Lawsuits, like bicycles and skydiving harnesses, occasionally occur in tandem. Like tandem sporting activities, tandem litigation requires considerable coordination and communication between the courts to ensure a fair outcome for foreign judgment holders.
Otos Tech originally brought suit in New Jersey in 2003, asserting claims for breach of contract, conversion, and embezzlement arising out of defendant Yale Kim's retention of three checks worth $587,775.05. Kim answered and asserted counterclaims for breach of contract, breach of a settlement agreement, and breach of the covenant of good faith and fair dealing. Kim said that Otos wrongfully terminated his employment contract and that he retained the checks under a wrongful termination settlement.
While the New Jersey lawsuit was still pending, Otos brought an action against Kim in South Korea and asserted essentially identical claims pertaining to the same three checks. In 2005, a South Korean court entered judgment in favor of Otos for 544,920,318 South Korean Won, an amount equivalent to $587,755.05.
Meanwhile, the district court in New Jersey proceeded to trial and entered a judgment in favor of Otos in the amount of $587,755.05 on Otos's conversion claim and in favor of Kim in the amount of $910,000 on Kim's counterclaim for breach of the covenant of good faith and fair dealing.

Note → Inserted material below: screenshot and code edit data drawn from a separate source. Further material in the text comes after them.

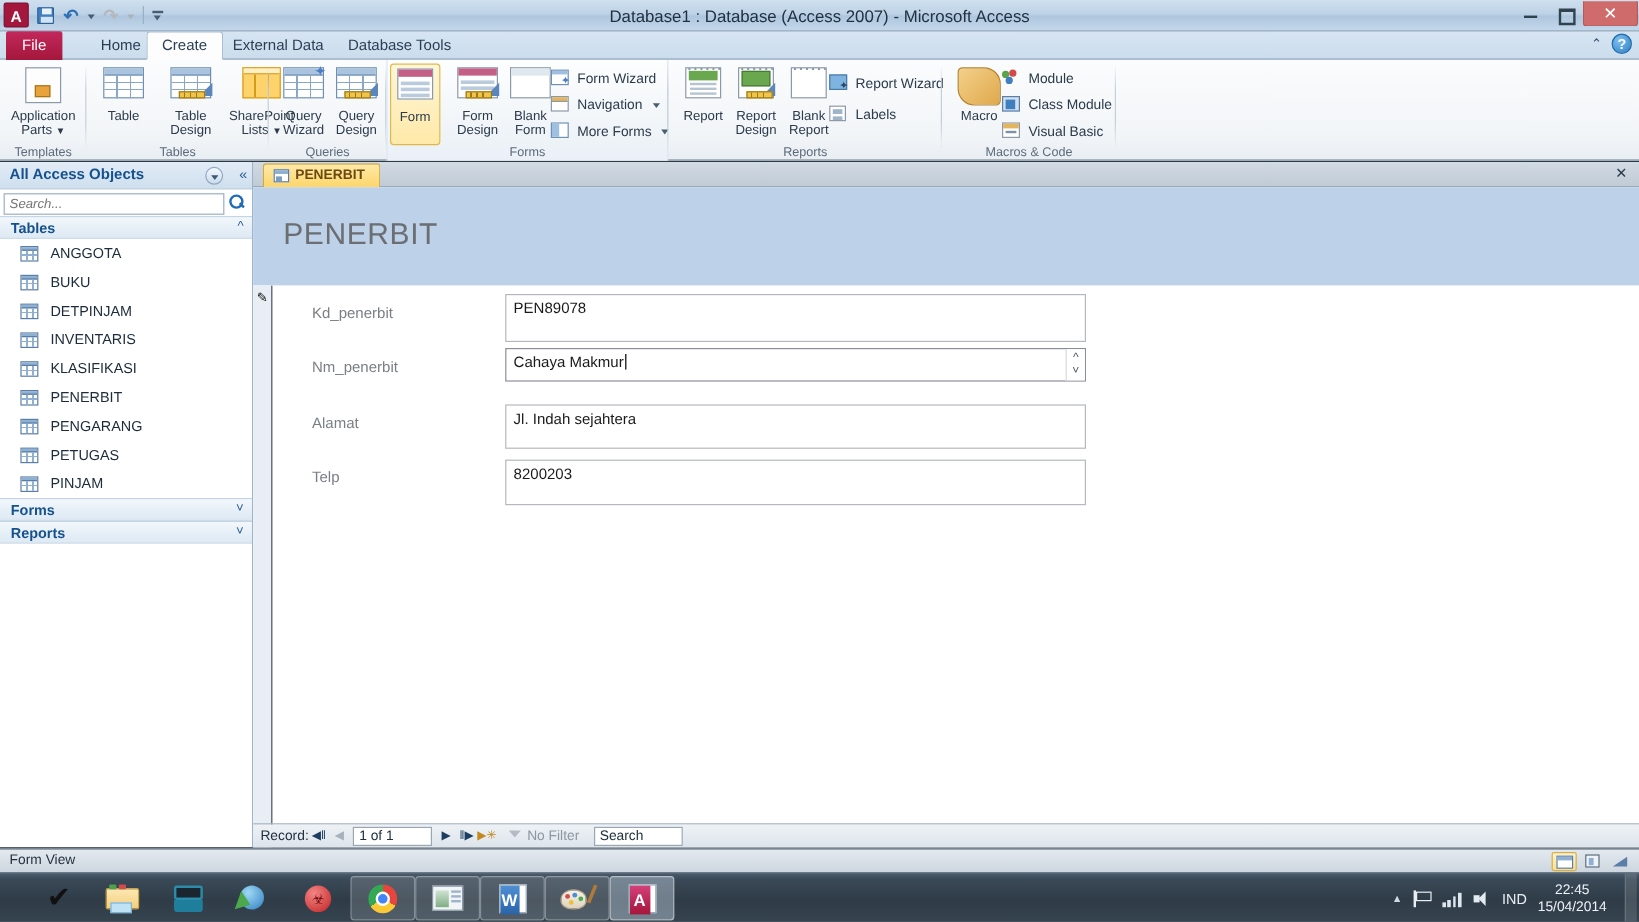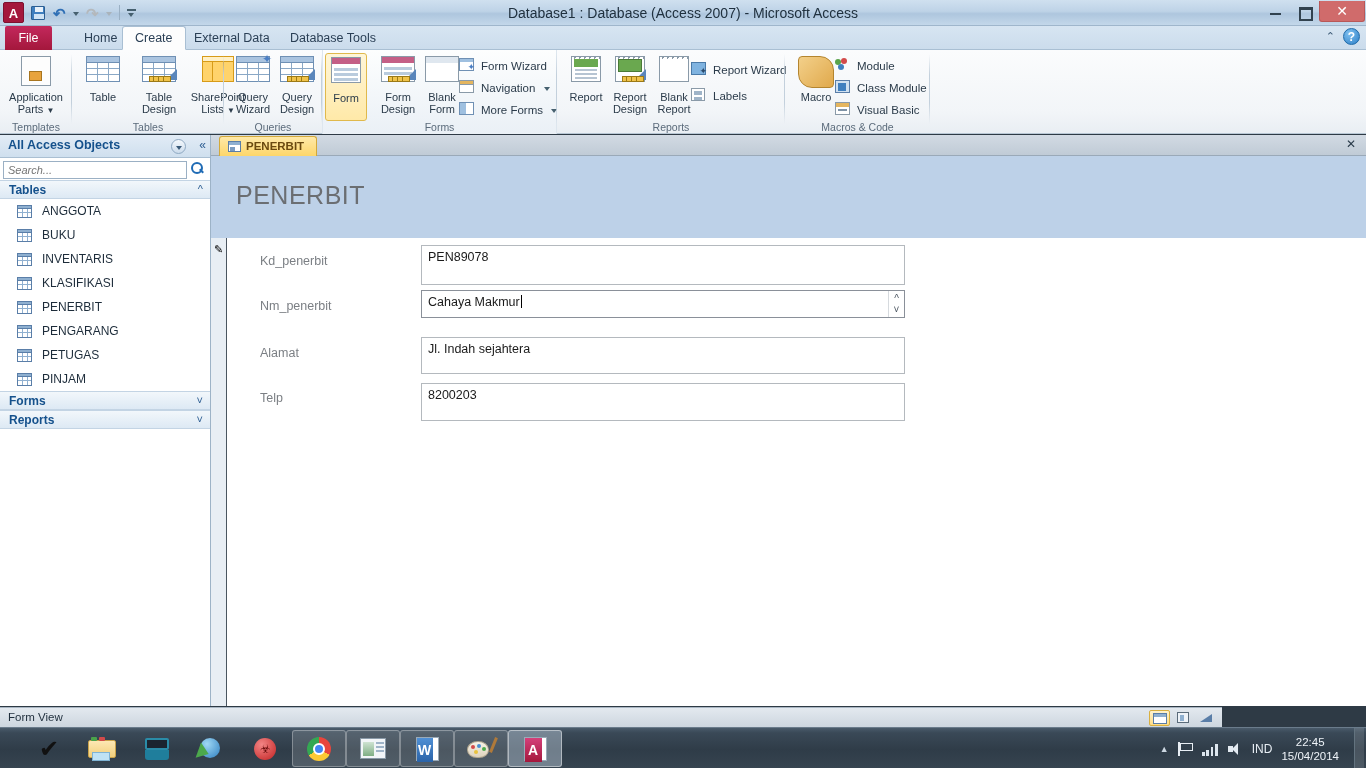"DETPINJAM" div.np-item { html: none -> <div> <span> <span></span> <span></span> </span> <span>DETPINJAM</span> </div> }
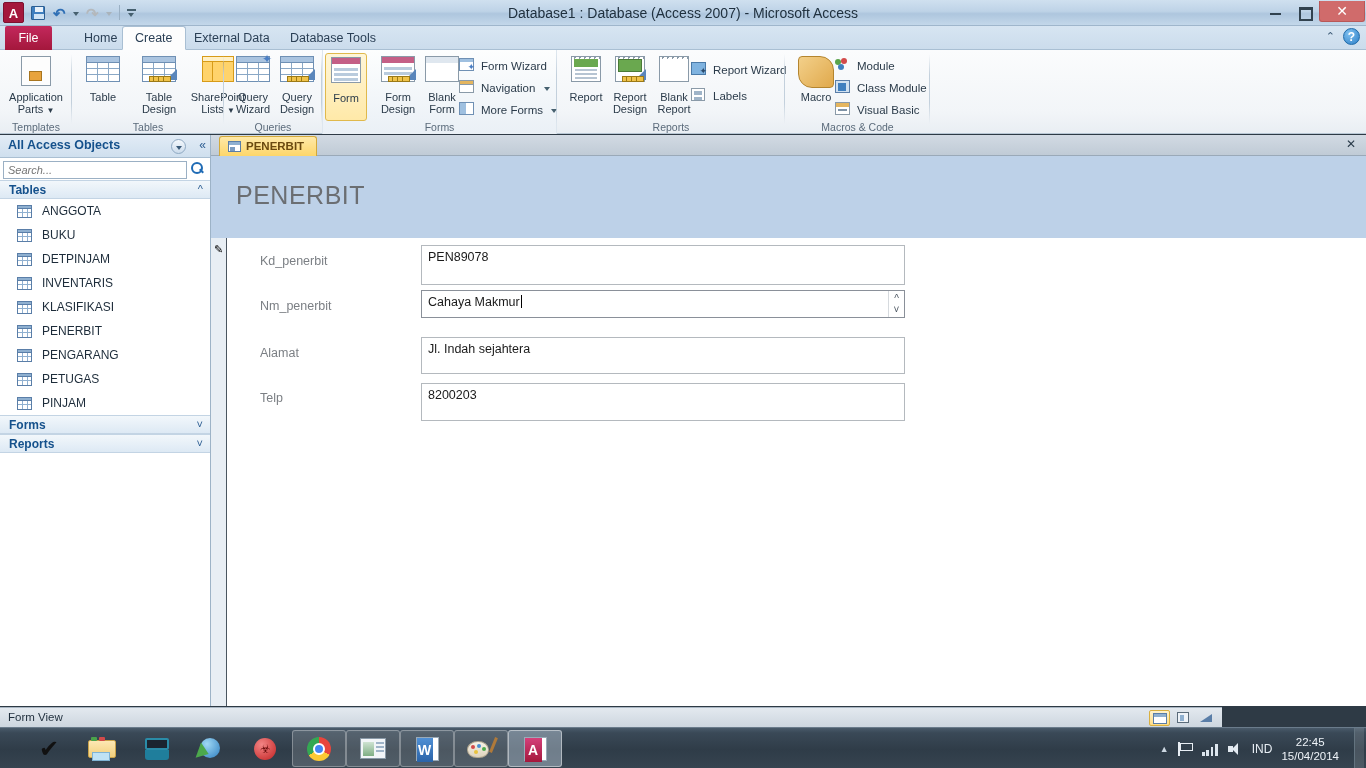"Record:" div.recnav { html: none -> <div> <span>Record:</span> <span>◀‖</span> <span>◀</span> <span>1 of 1</span> <span>▶</span> <span>‖▶</span> <span>▶✳</span> <span> <span></span> <span>No Filter</span> </span> <span>Search</span> </div> }
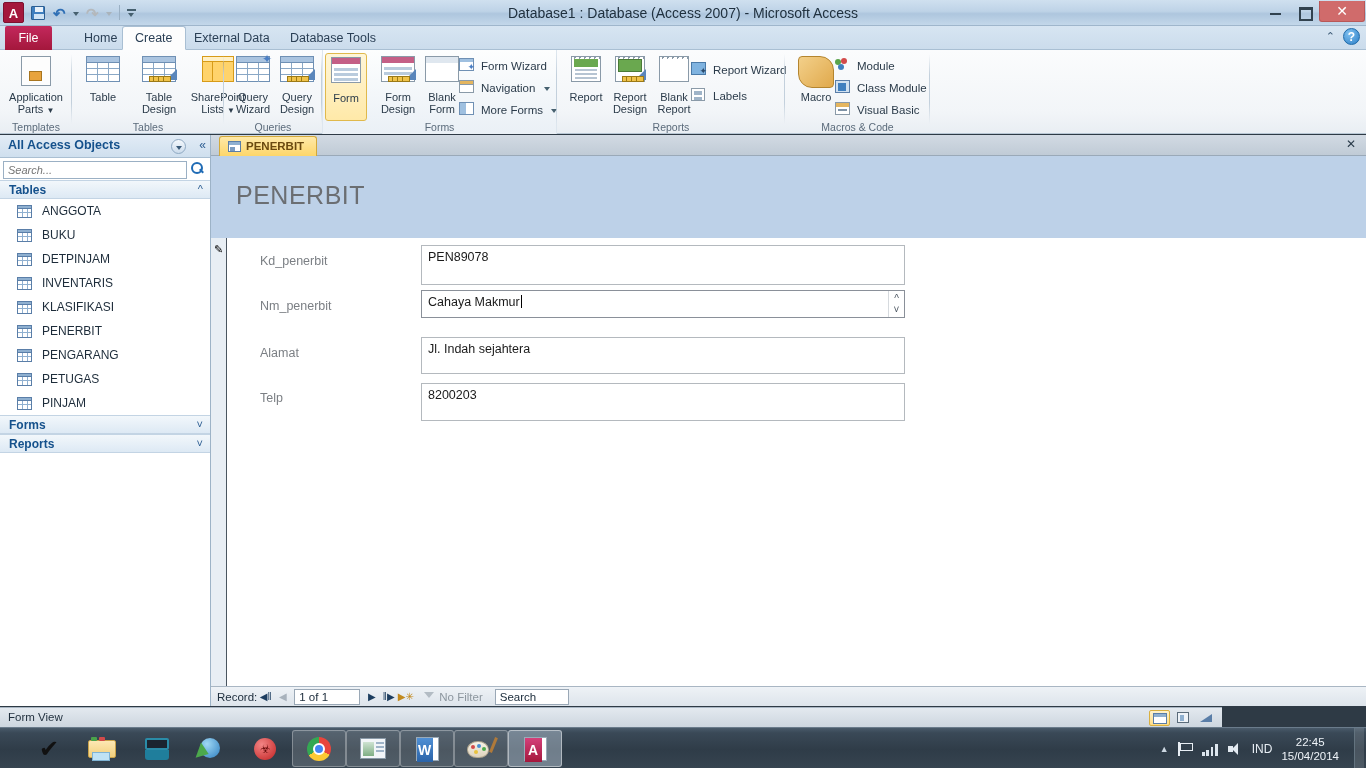"Form View" .statusbar { width: 1222px -> 1366px }
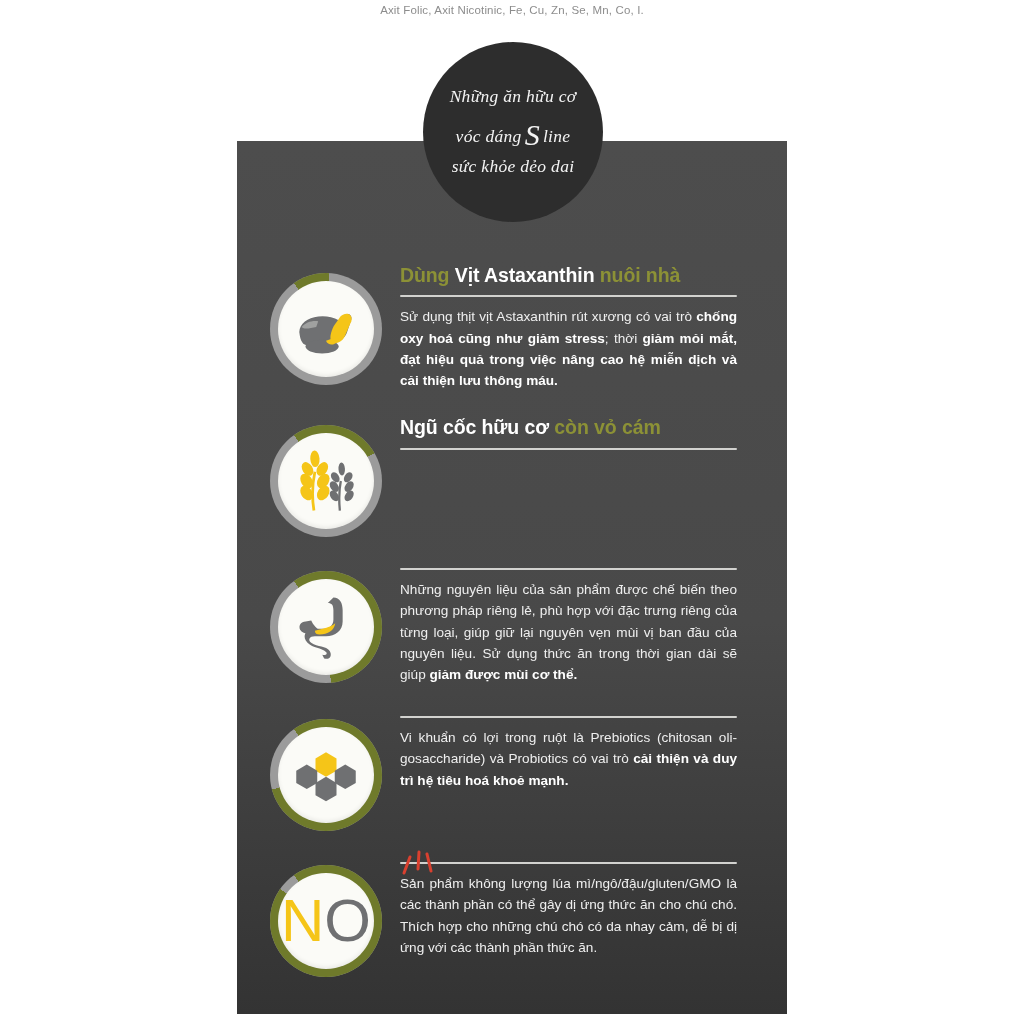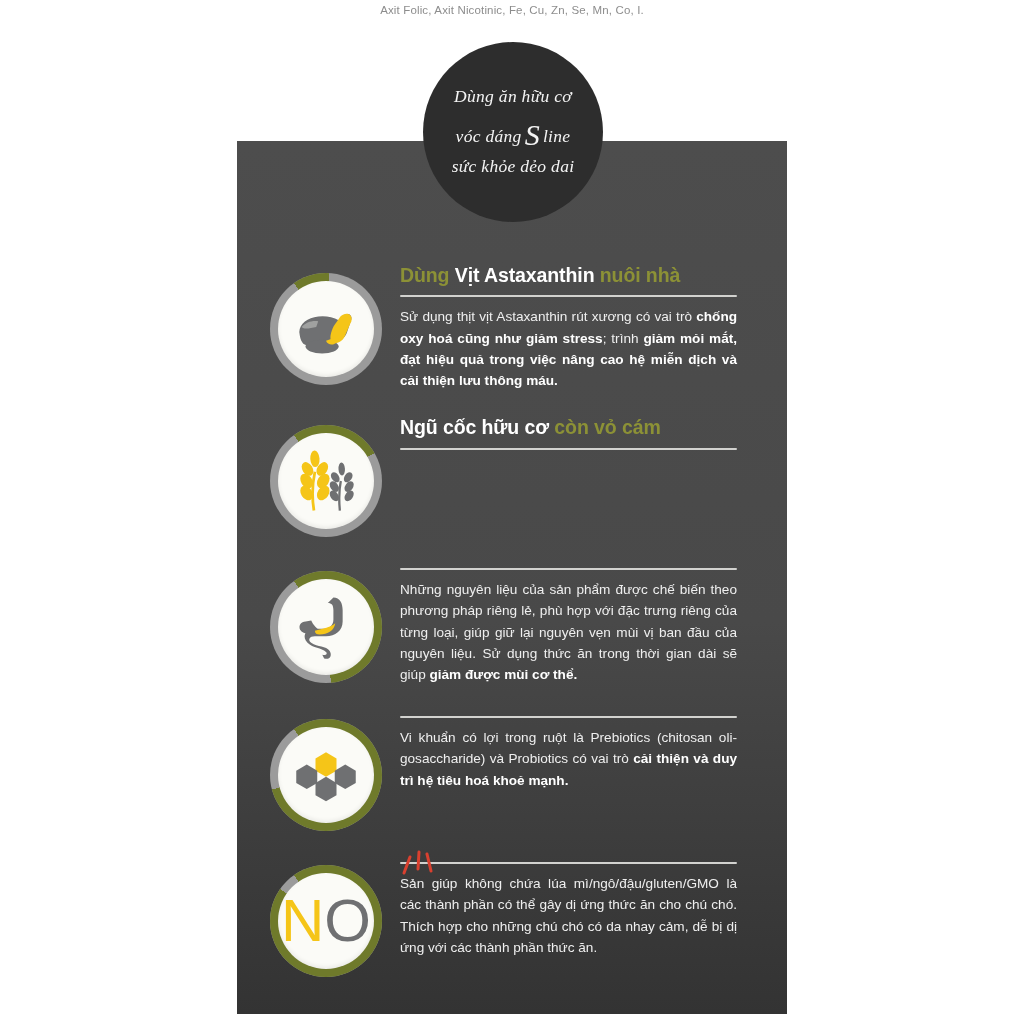"Dùng ăn hữu cơ" div.badge-line { text: Dùng -> Những }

Judgment in hand, Otos set about seizing Kim's assets in Korea to satisfy the Korean judgment in South Korean Won; records indicate he was successful in this venture. Back in the United States, Kim filed a motion in 2008 requesting that the district court order the turnover of funds from the accounts of one of Otos's customers to pay Kim in satisfaction of his judgment.
Otos objected, and also argued that any turnover should be subject to a "setoff" in the amount of its American judgment, $587,755.05. The District Court granted Kim's motion and denied Otos's request for a setoff, holding that it could result in a double recovery for Otos.
While the U.S. dollar may not enjoy the status it once held in the global currency market, it still fared better during this litigation than the South Korean Won. Otos claimed that, due to the declining value of South Korean currency, he had only received the South Korean Won equivalent of $382,215, not the $587,755 awarded.
The Third Circuit Court of Appeals rejected Otos's argument, and upheld the decision to grant full faith and credit to the foreign judgment. Regardless of currency fluctuation, the Korean court verified that Otos's Korean judgment was satisfied, therefore Otos could not collect on the same judgment in the U.S.
Advice for future parties in foreign judgment tandem litigation? Take time to learn about currency valuation before executing your judgment in a foreign land, and try to find a way to collect your judgment in Euros.